Теперь ему пятьдесят. Он прекрасно сохранился.
Со дня удаления больной почки он не болел ни одного дня. Он живет в Париже и все еще мечтает о дне, когда Россия вернется к нему. Он все еще идеалист. Ему, как и всегда, недостает суровости революционера, добившегося победы революции. У него два сына. Оба инженеры и оба работают в Англии.
По странному совпадению и Керенский, и Ленин, и Протопопов (самый сумасшедший из царских министров) родом из одного и того же волжского города — Симбирска. Керенский происходит из рода православных священников. Его отец был государственным чиновником и поверенным в делах Ленина. Это была единственная связь между ними. Керенский никогда не встречался с Лениным и видел его раз или два издали.

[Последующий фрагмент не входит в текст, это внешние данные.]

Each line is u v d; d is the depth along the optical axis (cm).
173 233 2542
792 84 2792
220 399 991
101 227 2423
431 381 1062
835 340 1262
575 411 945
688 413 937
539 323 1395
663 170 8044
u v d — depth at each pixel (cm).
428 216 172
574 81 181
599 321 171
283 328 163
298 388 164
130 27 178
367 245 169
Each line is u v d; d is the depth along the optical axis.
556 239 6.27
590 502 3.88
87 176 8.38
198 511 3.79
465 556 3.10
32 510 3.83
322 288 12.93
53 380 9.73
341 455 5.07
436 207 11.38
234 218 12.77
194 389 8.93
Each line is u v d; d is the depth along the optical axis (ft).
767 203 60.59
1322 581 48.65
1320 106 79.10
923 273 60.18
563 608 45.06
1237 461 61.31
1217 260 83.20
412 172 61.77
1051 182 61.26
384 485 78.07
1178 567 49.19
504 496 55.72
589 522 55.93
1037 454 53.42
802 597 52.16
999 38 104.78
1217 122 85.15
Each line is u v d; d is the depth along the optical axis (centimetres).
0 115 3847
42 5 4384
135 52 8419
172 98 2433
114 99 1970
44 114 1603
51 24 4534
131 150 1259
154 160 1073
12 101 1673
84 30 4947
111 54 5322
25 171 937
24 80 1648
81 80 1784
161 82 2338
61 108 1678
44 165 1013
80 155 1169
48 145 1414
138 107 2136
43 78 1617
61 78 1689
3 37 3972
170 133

Тогда же я познакомился и с другими революционерами: Борисом Савинковым, Филоненко, Черновым, Зензиновым, Рудневым — новым городским головой Москвы, Урновым — председателем Совета солдатских депутатов, Минором, почтенным эсеровским редактором, Прокоповичем и женой его Екатериной Кусковой — эта замечательная пара как по внешности, так и по работе свободно может быть названа русским двойником супругов Сидней Вебб. Когда-нибудь, когда русская революция так же скроется во мраке времени, как французская, их имена войдут в русскую историю. Иностранному же читателю все эти имена, за исключением Савинкова, ничего не говорят.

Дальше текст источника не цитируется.